Nothing below is to be printed except the lines between the line holding "때문에 계획이나 꿈을 미뤄서는 안 됩니다. 그러기 보다는, 매일을 즐겨" and the line holding "수 있는 정통적인 최고 품질을 매일 새로운 방식으로 제공하여 놀라움", inclusive, each exactly as it appears.

## Page-level text extractions

□ □ □ □ □

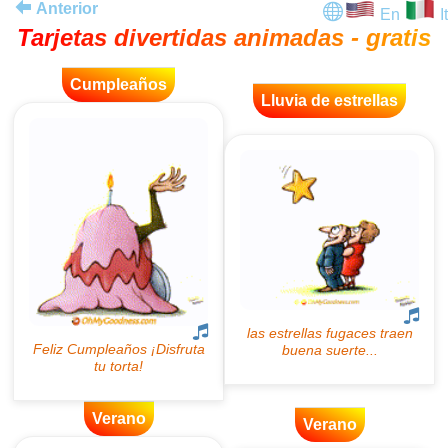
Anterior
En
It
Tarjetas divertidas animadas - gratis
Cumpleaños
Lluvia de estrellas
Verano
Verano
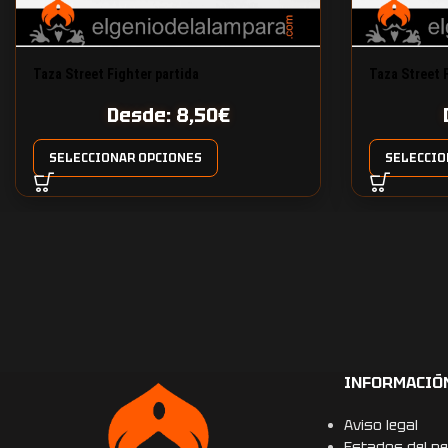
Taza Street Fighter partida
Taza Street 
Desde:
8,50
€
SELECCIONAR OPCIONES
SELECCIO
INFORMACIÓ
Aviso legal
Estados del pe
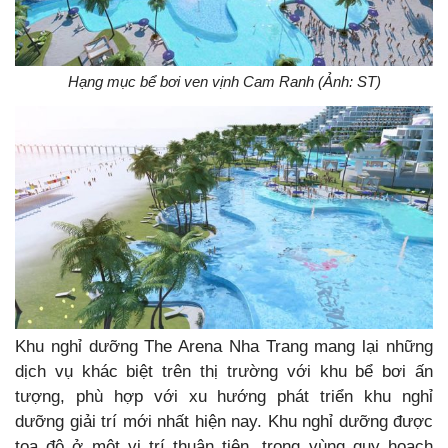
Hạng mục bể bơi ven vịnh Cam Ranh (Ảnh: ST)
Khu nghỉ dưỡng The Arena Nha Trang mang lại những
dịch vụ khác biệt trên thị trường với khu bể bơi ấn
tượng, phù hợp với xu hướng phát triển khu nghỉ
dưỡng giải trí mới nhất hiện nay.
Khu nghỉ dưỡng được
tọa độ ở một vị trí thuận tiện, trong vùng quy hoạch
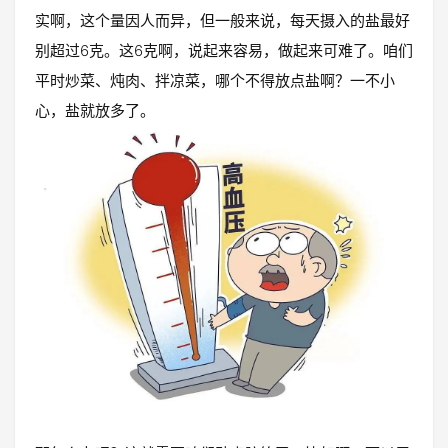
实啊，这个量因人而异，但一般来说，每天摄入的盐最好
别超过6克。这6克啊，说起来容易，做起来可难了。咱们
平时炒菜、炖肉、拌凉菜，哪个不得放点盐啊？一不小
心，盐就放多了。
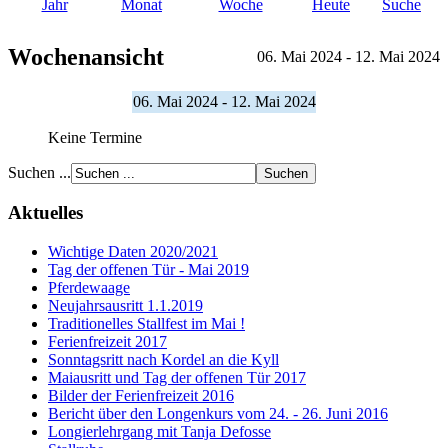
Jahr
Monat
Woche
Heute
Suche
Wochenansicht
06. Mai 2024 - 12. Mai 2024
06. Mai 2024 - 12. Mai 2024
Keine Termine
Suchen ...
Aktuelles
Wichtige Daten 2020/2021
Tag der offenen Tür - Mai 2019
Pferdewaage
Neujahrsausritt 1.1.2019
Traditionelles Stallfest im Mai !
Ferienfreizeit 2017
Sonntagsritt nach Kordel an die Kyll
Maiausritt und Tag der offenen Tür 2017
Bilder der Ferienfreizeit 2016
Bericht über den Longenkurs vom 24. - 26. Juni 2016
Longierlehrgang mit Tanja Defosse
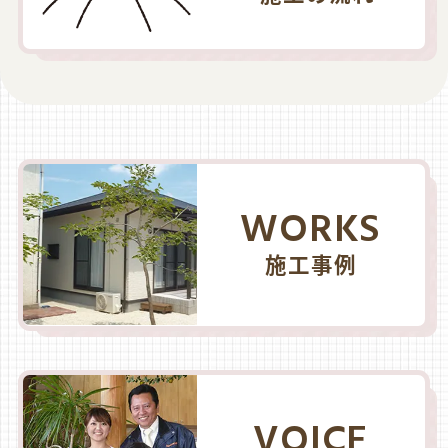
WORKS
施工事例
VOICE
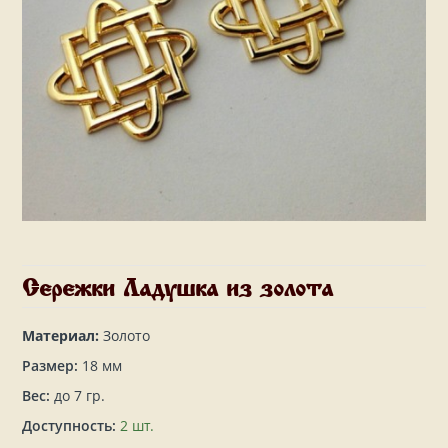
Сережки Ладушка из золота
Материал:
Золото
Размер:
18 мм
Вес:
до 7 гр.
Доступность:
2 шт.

□ □ □ □ □

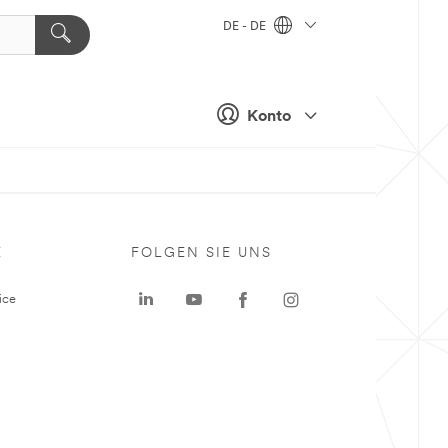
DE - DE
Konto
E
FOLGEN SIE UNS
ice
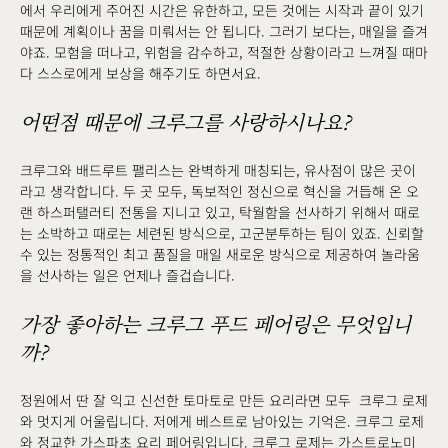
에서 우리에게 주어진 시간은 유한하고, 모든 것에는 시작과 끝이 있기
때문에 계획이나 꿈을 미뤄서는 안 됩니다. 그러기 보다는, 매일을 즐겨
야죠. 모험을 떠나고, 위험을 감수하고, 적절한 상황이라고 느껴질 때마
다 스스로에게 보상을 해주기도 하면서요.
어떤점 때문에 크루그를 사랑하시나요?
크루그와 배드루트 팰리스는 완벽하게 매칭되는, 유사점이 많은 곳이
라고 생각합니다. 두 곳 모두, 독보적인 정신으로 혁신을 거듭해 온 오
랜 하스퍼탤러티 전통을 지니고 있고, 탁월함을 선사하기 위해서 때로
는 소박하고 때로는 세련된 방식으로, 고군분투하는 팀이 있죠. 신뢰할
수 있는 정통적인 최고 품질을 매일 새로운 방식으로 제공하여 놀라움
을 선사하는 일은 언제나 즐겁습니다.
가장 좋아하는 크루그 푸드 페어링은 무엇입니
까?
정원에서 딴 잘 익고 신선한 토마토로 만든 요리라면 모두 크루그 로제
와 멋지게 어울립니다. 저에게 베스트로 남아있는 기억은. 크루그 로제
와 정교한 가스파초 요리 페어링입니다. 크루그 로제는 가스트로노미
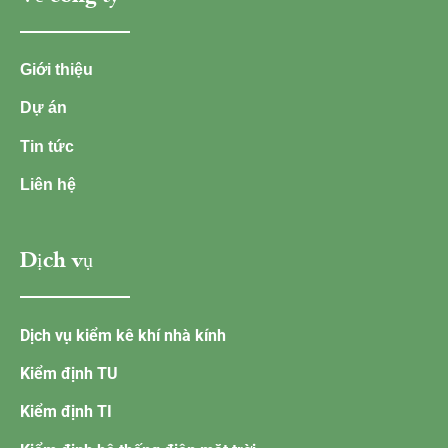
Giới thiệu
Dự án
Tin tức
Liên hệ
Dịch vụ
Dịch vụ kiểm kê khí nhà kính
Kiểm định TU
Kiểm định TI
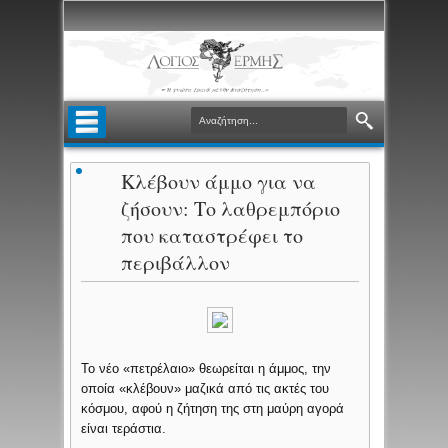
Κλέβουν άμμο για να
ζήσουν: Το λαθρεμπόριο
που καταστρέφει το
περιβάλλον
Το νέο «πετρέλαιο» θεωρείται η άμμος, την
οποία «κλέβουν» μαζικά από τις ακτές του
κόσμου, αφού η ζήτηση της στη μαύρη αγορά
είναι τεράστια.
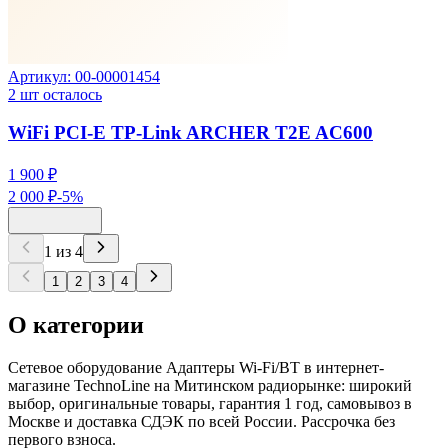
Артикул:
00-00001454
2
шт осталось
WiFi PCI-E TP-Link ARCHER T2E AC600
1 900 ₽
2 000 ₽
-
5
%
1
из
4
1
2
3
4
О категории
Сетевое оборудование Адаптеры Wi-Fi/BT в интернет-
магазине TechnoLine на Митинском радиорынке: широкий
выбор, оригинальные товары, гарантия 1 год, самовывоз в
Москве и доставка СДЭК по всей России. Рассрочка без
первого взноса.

□ □ □ □ □

## OUTPUT OF THE EXERCISE
때문에 계획이나 꿈을 미뤄서는 안 됩니다. 그러기 보다는, 매일을 즐겨
야죠. 모험을 떠나고, 위험을 감수하고, 적절한 상황이라고 느껴질 때마
다 스스로에게 보상을 해주기도 하면서요.
어떤점 때문에 크루그를 사랑하시나요?
크루그와 배드루트 팰리스는 완벽하게 매칭되는, 유사점이 많은 곳이
라고 생각합니다. 두 곳 모두, 독보적인 정신으로 혁신을 거듭해 온 오
랜 하스퍼탤러티 전통을 지니고 있고, 탁월함을 선사하기 위해서 때로
는 소박하고 때로는 세련된 방식으로, 고군분투하는 팀이 있죠. 신뢰할
수 있는 정통적인 최고 품질을 매일 새로운 방식으로 제공하여 놀라움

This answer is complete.